Jakarta, 17 Desember 2013 - Saham PT Pelayaran
Nasional Bina Buana Raya Tbk (BBRM) bergerak sangat fluktuatif selama 3 hari terakhir ini. Kenaikan ini didorong oleh
berita bahwa BBRM akan mengalokasikan US$ 3,87 juta untuk buyback sahamnya. Harga
ini masih di bawah harga IPOnya yang di level Rp 280.
Pada Jum’at kemarin BBRM dibuka pada
Rp 100, turun ke Rp 65 dan naik ke Rp 133 sebelum akhirnya ditutup di Rp 120.
Hari ini, BBRM sudah sempat menyentuh level Rp 180 walaupun kembali ke area Rp
160-an.
Bina Buana Raya telah mengalokasikan
anggaran senilai US$ 3,87 juta atau setara dengan Rp 46,85 miliar untuk
melakukan pembelian kembali (buyback) saham perseroan. Direksi perusahaan menyebutkan
dana tersebut diperoleh dari saldo laba per 30 September 2013 yang belum
ditentukan penggunaannya senilai US$ 16,16 juta.
Bina Buana Raya adalah perusahaan
pelayaran khususnya komoditi batubara, minyak dan gas. Awalnya hampir semua
kapal yang dimiliki perusahaan adalah tongkang pengangkut batubara. Namun
dengan IPO-nya kemarin, Bina Buana Raya mulai melengkapi armadanya dengan
kapal-kapal untuk menarik oil rig (kilang minyak lepas pantai).
Dana hasil IPO perusahaan sebesar Rp
131,83 miliar digunakan untuk membeli 2 beli kapal penarik oil rig, membayar
obligasi, dan peningkatan modal kerja.
Di keterbukaan informasi sebelumnya,
Bina Buana Raya melaporkan telah mendapatkan kontrak sewa atas kedua kapal AHTS
nya yang berkekuatan 8.080 BHP, yaitu MP Prelude dan MP Premier. Kontrak untuk
MP Prelude yang dimulai pada tanggal 1 Desember 2013 ini diestimasi bernilai
lebih dari US$ 13 juta untuk jangka waktu sekitar 26 bulan, dengan adanya opsi
dari penyewa untuk perpanjangan 10 bulan. Sementara, kontrak untuk MP Premier
diestimasi bernilai sekitar US$ 6,8 juta selama jangka waktu sekitar 13 bulan
yang akan dimulai pada akhir bulan Desember 2013.

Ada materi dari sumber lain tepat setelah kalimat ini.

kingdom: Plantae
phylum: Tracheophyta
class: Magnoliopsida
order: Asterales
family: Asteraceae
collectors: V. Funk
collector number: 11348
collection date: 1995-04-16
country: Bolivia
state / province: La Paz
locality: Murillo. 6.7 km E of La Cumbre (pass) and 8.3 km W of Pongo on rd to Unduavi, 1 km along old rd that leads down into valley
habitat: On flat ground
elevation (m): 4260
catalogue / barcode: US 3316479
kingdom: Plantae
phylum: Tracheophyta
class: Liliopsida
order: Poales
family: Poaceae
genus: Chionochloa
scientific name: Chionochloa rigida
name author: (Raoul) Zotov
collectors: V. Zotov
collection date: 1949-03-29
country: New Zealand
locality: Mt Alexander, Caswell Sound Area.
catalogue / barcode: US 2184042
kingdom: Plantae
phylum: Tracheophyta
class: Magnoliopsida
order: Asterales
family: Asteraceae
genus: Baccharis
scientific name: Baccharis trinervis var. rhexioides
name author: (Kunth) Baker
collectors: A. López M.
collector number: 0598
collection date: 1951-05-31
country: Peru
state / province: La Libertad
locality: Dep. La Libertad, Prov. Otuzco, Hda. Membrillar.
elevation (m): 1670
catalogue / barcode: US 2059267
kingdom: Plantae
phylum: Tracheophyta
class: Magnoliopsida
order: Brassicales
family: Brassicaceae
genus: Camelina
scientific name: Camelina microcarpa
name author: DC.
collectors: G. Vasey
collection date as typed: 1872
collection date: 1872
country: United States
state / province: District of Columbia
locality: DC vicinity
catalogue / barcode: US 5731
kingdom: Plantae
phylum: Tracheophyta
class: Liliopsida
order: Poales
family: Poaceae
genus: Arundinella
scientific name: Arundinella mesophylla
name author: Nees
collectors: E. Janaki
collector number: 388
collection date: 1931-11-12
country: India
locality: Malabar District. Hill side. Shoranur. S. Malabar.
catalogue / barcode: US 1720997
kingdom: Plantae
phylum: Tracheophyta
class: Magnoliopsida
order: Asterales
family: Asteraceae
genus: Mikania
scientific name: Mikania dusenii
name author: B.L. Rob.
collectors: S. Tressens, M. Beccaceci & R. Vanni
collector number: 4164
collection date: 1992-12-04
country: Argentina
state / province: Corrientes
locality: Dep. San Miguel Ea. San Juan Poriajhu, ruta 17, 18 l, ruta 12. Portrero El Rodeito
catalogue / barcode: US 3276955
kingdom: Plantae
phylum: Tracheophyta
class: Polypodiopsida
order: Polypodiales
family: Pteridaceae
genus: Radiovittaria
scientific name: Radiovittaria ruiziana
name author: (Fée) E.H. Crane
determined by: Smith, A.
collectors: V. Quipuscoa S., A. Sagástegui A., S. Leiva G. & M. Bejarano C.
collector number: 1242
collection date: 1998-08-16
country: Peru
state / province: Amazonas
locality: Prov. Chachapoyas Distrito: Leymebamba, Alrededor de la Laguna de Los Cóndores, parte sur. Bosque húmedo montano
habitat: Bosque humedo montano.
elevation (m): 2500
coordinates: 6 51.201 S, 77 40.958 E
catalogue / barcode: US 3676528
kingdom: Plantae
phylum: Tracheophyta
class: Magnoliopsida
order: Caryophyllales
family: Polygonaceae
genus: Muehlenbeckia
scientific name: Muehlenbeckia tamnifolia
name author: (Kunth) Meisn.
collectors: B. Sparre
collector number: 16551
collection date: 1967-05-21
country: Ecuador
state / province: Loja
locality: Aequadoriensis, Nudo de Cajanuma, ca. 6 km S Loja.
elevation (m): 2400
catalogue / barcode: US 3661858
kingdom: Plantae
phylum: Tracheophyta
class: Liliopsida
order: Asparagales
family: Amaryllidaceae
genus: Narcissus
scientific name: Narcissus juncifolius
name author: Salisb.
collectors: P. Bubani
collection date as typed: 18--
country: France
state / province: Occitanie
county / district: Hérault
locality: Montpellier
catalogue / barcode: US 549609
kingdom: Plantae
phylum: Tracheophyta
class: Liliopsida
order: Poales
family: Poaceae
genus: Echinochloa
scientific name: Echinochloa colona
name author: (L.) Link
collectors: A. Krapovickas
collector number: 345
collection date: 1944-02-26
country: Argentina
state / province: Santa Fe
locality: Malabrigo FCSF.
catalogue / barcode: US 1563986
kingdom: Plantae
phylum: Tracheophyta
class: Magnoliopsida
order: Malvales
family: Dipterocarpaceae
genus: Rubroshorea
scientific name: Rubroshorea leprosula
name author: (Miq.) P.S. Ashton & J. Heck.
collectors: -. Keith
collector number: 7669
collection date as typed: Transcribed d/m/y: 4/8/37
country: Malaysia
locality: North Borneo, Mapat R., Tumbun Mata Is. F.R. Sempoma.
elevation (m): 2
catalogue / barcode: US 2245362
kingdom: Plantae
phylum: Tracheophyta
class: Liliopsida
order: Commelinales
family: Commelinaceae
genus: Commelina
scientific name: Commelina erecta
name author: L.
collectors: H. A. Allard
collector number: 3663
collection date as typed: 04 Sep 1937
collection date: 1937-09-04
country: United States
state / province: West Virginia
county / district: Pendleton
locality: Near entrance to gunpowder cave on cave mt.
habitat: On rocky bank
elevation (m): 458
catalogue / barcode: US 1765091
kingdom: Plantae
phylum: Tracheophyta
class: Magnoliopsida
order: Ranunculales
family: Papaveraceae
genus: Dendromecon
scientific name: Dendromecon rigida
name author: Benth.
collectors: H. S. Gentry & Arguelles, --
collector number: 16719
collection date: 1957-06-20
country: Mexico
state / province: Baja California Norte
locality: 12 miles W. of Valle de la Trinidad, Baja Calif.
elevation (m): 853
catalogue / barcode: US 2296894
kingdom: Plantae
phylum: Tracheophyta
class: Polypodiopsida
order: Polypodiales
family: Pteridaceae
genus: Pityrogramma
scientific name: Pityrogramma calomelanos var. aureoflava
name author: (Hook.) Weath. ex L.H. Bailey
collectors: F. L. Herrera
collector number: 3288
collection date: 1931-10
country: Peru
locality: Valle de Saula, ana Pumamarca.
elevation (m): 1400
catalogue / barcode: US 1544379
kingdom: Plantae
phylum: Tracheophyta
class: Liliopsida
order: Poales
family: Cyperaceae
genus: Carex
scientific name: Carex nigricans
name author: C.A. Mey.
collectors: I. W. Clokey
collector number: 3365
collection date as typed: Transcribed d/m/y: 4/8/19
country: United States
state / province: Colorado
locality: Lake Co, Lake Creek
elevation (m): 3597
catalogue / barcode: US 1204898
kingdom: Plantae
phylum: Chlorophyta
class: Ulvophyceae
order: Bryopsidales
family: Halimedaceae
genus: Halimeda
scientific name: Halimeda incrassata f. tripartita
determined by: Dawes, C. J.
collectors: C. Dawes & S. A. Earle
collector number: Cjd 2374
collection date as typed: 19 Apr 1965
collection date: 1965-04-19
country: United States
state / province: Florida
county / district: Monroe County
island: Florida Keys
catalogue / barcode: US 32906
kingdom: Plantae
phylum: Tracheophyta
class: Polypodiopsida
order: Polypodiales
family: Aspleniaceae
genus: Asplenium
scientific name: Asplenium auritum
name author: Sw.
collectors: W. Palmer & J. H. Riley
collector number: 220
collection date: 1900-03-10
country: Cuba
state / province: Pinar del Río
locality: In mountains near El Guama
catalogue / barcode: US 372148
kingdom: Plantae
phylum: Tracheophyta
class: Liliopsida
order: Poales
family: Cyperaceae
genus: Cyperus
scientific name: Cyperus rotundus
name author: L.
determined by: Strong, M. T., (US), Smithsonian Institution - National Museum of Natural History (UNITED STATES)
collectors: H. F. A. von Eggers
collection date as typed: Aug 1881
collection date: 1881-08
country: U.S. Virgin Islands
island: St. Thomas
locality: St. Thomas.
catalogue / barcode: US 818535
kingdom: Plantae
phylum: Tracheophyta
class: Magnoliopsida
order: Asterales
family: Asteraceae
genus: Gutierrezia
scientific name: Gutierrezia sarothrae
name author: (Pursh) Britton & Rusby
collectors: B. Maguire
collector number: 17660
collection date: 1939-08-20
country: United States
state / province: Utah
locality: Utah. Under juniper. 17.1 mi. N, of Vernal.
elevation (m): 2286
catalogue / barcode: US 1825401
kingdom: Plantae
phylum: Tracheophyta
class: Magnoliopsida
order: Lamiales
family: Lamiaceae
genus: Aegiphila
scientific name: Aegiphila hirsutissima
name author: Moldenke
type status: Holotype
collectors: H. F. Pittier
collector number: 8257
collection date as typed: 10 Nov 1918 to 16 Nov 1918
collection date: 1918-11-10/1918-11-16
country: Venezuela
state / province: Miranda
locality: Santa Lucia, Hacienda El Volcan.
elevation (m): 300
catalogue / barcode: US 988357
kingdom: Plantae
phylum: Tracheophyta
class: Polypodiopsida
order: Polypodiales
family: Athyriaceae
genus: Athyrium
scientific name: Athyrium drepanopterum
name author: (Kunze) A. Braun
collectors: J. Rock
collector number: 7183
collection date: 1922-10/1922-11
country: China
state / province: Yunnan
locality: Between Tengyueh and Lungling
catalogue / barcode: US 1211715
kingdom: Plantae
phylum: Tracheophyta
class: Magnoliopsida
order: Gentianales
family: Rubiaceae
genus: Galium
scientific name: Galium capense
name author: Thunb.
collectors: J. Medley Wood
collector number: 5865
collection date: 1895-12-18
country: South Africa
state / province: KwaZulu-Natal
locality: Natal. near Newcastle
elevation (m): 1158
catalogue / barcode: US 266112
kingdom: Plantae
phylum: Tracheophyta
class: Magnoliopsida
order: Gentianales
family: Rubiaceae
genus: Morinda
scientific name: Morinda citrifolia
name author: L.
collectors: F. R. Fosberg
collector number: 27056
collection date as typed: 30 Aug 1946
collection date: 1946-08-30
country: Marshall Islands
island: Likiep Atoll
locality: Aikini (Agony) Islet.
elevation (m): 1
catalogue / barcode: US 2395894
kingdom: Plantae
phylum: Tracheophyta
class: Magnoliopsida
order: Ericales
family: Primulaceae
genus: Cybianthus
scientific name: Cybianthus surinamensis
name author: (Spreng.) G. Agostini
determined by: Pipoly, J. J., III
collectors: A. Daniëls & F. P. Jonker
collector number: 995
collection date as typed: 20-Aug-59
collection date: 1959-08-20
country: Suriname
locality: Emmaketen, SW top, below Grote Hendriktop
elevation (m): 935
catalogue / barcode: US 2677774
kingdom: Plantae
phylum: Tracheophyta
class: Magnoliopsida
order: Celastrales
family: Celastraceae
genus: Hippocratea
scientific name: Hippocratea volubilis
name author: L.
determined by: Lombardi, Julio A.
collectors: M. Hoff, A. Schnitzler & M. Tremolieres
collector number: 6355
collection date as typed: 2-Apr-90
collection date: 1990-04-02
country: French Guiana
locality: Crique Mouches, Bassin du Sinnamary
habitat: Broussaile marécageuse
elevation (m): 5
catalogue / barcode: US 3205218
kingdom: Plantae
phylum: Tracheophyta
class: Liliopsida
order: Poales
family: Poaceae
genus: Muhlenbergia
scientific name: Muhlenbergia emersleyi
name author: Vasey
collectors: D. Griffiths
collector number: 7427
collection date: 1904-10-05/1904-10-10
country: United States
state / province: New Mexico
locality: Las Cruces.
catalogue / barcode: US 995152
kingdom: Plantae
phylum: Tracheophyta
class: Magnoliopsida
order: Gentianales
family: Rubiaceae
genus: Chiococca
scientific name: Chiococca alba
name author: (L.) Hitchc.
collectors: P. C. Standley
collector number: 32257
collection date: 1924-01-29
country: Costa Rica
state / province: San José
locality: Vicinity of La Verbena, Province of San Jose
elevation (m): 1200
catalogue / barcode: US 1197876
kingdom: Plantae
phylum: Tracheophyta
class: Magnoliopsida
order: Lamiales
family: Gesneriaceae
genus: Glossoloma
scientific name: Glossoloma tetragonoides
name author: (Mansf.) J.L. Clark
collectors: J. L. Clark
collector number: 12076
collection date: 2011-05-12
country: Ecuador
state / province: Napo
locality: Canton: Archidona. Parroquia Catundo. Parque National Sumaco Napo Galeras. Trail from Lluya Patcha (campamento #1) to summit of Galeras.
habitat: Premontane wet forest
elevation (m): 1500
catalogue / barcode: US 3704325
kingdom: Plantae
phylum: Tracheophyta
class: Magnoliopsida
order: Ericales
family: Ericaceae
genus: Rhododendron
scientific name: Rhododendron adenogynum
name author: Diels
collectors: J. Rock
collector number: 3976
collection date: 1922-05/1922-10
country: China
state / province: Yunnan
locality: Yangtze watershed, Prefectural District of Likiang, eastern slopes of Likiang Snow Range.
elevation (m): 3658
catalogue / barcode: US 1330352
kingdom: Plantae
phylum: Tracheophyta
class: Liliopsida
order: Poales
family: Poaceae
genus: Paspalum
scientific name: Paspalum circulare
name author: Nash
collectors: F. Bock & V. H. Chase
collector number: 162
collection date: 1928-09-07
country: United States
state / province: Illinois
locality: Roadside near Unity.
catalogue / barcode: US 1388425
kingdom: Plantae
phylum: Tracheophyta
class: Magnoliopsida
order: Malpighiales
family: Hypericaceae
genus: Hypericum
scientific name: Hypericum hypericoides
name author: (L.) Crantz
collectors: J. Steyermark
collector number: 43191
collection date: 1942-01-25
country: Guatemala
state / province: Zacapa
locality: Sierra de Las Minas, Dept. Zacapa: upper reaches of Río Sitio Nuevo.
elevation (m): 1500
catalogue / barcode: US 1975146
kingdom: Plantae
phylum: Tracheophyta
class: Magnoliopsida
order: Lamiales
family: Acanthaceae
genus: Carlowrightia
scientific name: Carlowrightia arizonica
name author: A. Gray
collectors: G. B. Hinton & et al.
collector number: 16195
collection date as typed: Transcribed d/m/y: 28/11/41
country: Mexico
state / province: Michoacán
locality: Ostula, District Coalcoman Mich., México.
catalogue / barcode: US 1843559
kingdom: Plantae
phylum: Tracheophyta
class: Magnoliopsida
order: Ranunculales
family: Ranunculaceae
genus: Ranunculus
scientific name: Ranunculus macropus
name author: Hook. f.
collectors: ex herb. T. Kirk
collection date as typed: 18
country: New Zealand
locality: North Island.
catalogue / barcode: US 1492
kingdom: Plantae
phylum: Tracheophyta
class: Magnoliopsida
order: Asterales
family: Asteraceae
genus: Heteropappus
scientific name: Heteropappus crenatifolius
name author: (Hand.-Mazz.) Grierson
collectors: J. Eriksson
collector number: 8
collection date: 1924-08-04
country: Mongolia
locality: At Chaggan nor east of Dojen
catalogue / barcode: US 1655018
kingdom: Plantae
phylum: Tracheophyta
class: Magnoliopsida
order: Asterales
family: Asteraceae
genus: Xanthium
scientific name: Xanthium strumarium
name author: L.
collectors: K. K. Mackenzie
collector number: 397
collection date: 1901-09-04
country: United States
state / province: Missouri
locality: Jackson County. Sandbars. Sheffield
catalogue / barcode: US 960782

AFN memandang bahwa buyback saham
yang dilakukan hanya dalam waktu kurang dari 1 tahun serta dengan jumlah saham
publik yang kecil, yaitu 24,31% atau 915,72 juta lembar saham, bukanlah
strategi yang tepat. Pertama, langkah ini akan mengurangi likuiditas di pasar
yang memang sudah tidak ada. Kedua, apabila langkah ini dilakukan untuk
memberikan sinyal mengenai harga wajar saham, maka seharusnya langkah ini
didahului oleh langkah-langkah investor relations yang stratejik.
Ketiga, perusahaan belum memiliki
jejak rekam yang baik mengenai kinerja fundamentalnya. Pada tahun ini saja,
perusahaan mencatatkan pendapatan yang naik, tetapi laba turun. Penurunan juga
terjadi pada arus kas bersih dari aktivitas operasional.